OpenVPN(オープンソースのVirtual Private Network(VPN)ソフトウェア)

 ルータや特別なアクセス専用機器を使用せずに、PCにこのソフトをインストールすることによってVPNサーバとすることができ、同じソフトウェアをリモートアクセスポイント用としてVPNクライアントマシンにインストールすることで手軽にVPNを構築できるVPNサーバ兼VPNクライアント用ソフトウェアです。
 特筆すべきは、オープンソースの無償で提供されるソフトウェアであるにもかかわらず、L2(レイヤ2)VPNとL3(レイヤ3)VPNの両方をサポートしている点です。現在最も手軽にローコストでVPNを構築する方法がこのOpenVPNを使用したVPNと思われます。PPTPやL2TP/IPsecと異なる点はWindows等のOSレベルでのクライアントアクセスソフトウェアサポートがあまり普及していないので、クライアントPCにはOpenVPNソフトウェアをクライアントモードでインストールする必要があるということです。

・SoftEther VPN

 SoftEther 1.0 は,登大遊さんが筑波大学の学生時代に開発し、2003年に公開され、無償で配布されました。特徴はその当時ではめずらしく、L2(レイヤ2)VPNをサポートしていた為その使いやすさからまたたくまに全国急速に普及しました。
 現在はソフトイーサ社が開発・販売を行っており、PacketiX VPN 2.0の名前でリリースされています。

・SSL-VPN(Secure Sockets Layer virtual private network)

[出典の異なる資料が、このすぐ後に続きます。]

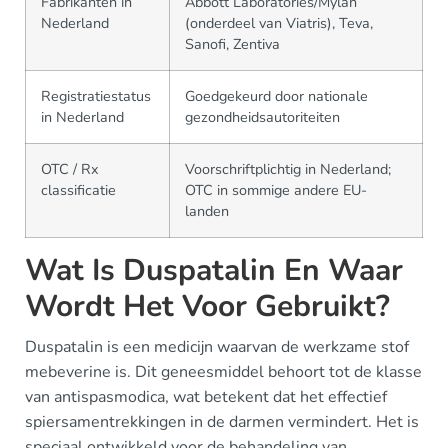
Fabrikanten in
Abbott Laboratories/Mylan
Nederland
(onderdeel van Viatris), Teva,
Sanofi, Zentiva
Registratiestatus
Goedgekeurd door nationale
in Nederland
gezondheidsautoriteiten
OTC / Rx
Voorschriftplichtig in Nederland;
classificatie
OTC in sommige andere EU-
landen
Wat Is Duspatalin En Waar
Wordt Het Voor Gebruikt?
Duspatalin is een medicijn waarvan de werkzame stof
mebeverine is. Dit geneesmiddel behoort tot de klasse
van antispasmodica, wat betekent dat het effectief
spiersamentrekkingen in de darmen vermindert. Het is
speciaal ontwikkeld voor de behandeling van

 他のVPN方式がVPNクライアント用のソフトとしてOS組み込みのソフトや専用クライアントソフトが必要であるのに対して、SSL-VPNはこのクライアント機能をWebブラウザで行う為、VPNクライアントソフトやOSにVPNクライアント機能が無くてもWebブラウザさえあればVPNが実現するというVPN方式です。一般のWebシステムのSSL通信に使用されるポート番号443を使用します。
 SSL-VPNの方式は大きく2種類に分かれ、Webブラウザで動作するアプリケーションのみ動作するリバースプロキシ方式と、それ以外の一般のプログラムも動作可能なポートフォワーディング方式があります。
 ポートフォワーディング方式は比較的最近開発された方式ですから、今後広く普及する可能性があります。なによりもWebブラウザさえあれば勤務先のデータをすぐ利用できるというのが最大のメリットと思われます。


(6)まとめ

 既にご自分の職場にVPNでアクセスされている方は、ご自分が上記のどの方式でアクセスされているか解りましたか?
 ひとくちにVPNといっても、上記の様に接続する対象、透過できるレイヤ、OSにクライアントソフトが組み込まれているか?、VPN用の機器を購入するか?それともソフトウェアだけで構築するか?等、さまざまな方式があります。
 現在ご使用のVPNの費用をもっと抑えたい。よりセキュアなVPNにしたい。拠点へのVPNアクセスをもっと楽に行いたい。もっと速度が出ればいいのに・・・等のさまざまな要望や改善点があるかもしれません。
 また、職場とのVPNを全く使用されていない方もおられると思います。

 最も初期投資を少なくしてランニングコストも少なくできるVPNとしては、OpenVPNがお薦めです。インターネット契約を1固定IPにして、PCをサーバにすれば構築可能です。但しある程度コンピュータとネットワークの知識を有する人が最一人は必要となります。

 私の現時点のお薦めはL2TP/IPsecです。最近この機能を有するルータが増えてきていますので、ルータのユーザ認証機能さえ他のシステムと連携できれば比較的ローコストで信頼性もあり、Windows等のOS組み込みのクライアントVPN機能やスマートフォンから容易にセキュアなVPNアクセスが可能となります。

いろいろ述べてきましたが、本投稿が少しでもネットワークアクセス環境改善の御参考になれば幸いです。